Name,Current rank,Change since previous,Overall gain,All time change,All time high,All time low,Most common rank,Most common rank occurrence,Second most common rank,Second most common rank occurrence,Continued...
googleapis_auth,1000,-12,1359,32,973,2359,1032,5,1058,4,1082,2,2312,2,1036,2,1000,1,988,1,973,1,2316,1,2359,1,1086,1,1081,1,1053,1,1050,1,1037,1
shared_preferences,2,0,738,721,1,740,1,12,2,11,740,1,723,1

The generated json looks like this:

{
  "name": "http",
  "allTimeHighRanking": 1,
  "allTimeLowRanking": 734,
  "rankHistory": [
    {
      "date": 1709225014616,
      "rank": 1
    },
    {
      "date": 1709060660004,
      "rank": 1
    },
    {
      "date": 1708526151271,
      "rank": 1
    },
    {
      "date": 1707921606669,
      "rank": 1
    },
    {
      "date": 1707316874898,
      "rank": 1
    },
    ...
  ]
}

Note that date is in millisecondsSinceEpoch in the JSON.

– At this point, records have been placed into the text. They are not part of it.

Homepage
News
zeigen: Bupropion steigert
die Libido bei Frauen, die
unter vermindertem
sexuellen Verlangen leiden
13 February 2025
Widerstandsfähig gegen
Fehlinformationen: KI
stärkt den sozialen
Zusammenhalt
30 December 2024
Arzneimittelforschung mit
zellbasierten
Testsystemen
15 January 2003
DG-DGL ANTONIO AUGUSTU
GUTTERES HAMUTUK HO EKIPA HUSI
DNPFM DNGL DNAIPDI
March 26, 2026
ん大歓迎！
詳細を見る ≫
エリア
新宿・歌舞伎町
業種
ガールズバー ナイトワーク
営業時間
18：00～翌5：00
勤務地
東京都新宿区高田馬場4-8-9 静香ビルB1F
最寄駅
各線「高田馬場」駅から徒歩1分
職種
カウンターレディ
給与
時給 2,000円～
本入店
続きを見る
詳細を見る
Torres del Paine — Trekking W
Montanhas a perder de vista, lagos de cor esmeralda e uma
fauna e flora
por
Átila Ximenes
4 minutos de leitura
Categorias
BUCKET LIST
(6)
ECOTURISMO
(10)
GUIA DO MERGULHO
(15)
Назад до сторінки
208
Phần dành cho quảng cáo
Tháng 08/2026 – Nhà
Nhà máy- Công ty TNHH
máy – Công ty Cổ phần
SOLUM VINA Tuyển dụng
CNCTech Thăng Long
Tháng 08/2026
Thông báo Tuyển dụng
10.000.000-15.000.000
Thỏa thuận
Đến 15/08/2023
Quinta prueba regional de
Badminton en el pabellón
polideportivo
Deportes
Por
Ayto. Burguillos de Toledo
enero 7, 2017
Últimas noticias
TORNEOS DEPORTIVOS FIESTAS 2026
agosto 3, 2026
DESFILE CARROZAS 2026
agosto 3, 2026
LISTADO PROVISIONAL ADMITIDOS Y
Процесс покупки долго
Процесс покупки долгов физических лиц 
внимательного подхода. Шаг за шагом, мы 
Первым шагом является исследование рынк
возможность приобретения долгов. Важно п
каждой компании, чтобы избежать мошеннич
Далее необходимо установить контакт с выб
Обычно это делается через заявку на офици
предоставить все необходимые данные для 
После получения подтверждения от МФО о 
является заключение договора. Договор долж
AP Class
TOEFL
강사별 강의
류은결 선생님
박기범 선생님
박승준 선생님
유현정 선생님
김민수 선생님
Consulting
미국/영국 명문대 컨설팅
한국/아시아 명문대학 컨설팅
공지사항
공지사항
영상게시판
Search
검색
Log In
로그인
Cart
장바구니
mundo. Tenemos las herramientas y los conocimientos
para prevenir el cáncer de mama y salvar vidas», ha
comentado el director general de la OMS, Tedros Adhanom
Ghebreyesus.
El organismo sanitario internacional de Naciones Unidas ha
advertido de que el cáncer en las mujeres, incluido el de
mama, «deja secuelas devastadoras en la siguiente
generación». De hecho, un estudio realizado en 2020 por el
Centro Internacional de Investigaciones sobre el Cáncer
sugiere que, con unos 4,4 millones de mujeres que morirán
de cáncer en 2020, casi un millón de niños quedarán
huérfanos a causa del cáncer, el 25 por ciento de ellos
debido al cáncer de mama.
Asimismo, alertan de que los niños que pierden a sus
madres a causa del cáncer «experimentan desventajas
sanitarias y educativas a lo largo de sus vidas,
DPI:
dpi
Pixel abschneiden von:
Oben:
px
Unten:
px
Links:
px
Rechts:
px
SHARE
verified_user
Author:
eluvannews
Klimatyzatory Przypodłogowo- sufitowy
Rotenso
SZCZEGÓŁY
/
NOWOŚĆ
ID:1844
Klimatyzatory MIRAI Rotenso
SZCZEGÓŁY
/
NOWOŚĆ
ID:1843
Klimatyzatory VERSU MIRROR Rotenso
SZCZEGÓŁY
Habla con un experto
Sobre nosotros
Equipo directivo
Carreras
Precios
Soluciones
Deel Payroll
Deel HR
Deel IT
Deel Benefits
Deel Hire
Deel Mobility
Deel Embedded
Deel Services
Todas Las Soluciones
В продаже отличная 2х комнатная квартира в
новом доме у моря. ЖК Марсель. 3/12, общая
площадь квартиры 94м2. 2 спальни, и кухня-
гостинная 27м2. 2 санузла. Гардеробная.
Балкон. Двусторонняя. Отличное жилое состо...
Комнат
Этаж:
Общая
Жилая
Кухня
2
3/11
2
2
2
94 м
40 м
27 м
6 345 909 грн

Usage: pub_analytics.dart [options] [filename]

Fetch pub packages ranked by overall score and write results as JSON to a
[filename].json, preserving historical data if this isn't the first time the
script has been run.

The package can also create metrics based on rank history, and writes results as
CSV file to [filename]_assessment.txt. Rank history is optionally saved as CSV
in a file called called [filename]_history.txt.

[file] doesn't need an extension. If you add one, it will be stripped off.

    --[no-]csv           When true, the script will also generate a CSV file with the data called <filename>_history.txt
-a, --[no-]assessment    When true, the script will also generate a CSV file with computed metrics called <filename>_assessment.txt
-s, --sort-by            [currentRank (default), allTimeChange, recentChange]
-d, --sort-dir           [asc (default), desc]
-c, --count              The number of the top N packages to be included in the dataset. (defaults to "3000")
-p, --[no-]print         Prints the packages with the all-time top 10 movers score. If true, no data will be written to any files. Useful for testing.
--help               Print help text and exit

By default, packages will be sorted by their current ranking, and in ascending order.

Sorting

By default, The script sorts the packages in ascending order by the packages most recent rank.

You can change the sort order and direction with flags passed to the script.